La gestion de l’aérogare reflète une mauvaise image des Sénégalais, surtout lorsque l’on connaît les standards internationaux dans ce domaine.
Un « peuple » hétéroclite a complètement colonisé l’espace : vendeurs à la sauvette, trafiquants en tout genre, mendiants, déficients mentaux …que sais-je encore.
Imaginez un instant le regard inquiétant et méprisant que les étrangers de passage doivent porter sur nous. Surtout que les taxis en fin de carrière servent de berlines pour relier le centre ville. Quelles techniques d’accueil pour un pays à vocation touristique.
Le syndrome Sénégalais est passé par là. Sandaga, ce n’est pas qu’un marché, c’est un état d’esprit. Le mode de gestion de l’espace rural est entrain de détruire Dakar. Lieu de travail, lieu de vie, lieu de loisir dans un même espace. L’indifférenciation des espaces induit donc, logiquement une continuité et une confusion des activités.

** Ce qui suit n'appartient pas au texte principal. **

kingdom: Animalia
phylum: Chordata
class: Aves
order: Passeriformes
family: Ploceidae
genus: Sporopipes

Espace public ne signifie pas pour nous espace à partager, c’est plutôt populaire, il appartient à personne, chacun en fait ce qu’il veut.
Mais au delà de l’analyse explicative, il me semble que ce dont nous souffrons le plus dans ce pays c’est le laissez aller, pire c’est le « laissez-deux » les adeptes de la petite reine sauront se reconnaître. Les droits et les privilèges que nous confère notre poste de travail, alors ça ! on ne rigole pas avec, par contre les devoirs et les responsabilités c’est pour les autres.
De fil en aiguille personne n’est responsable de rien, la conséquence qui en découle est l’existence de toute une filière de propagation des missions non assumées. Plus de feux rouge qui marchent dans Dakar, le seul qui nous fait un petit coucou de temps en temps se trouve évidemment devant le palais de Ramsès. Des exemples de ce genre sont dans la rue, dans les bureaux, bref partout.
Entre nous, les yeux dans les yeux je ne crois pas, alors pas du tout, au développement du Sénégal avec un tel mode de management.
Sarkozy dit que les Africains ne sont pas responsables, je souscrits entièrement à cette affirmation, mais son seul tord c’est d’être blanc. Il me semble que la meilleure des répliques qu’on puisse lui faire, c’est d’avoir des comportements responsables de l’ouvrier au Président de la république, tout le reste n’est que pure théorie.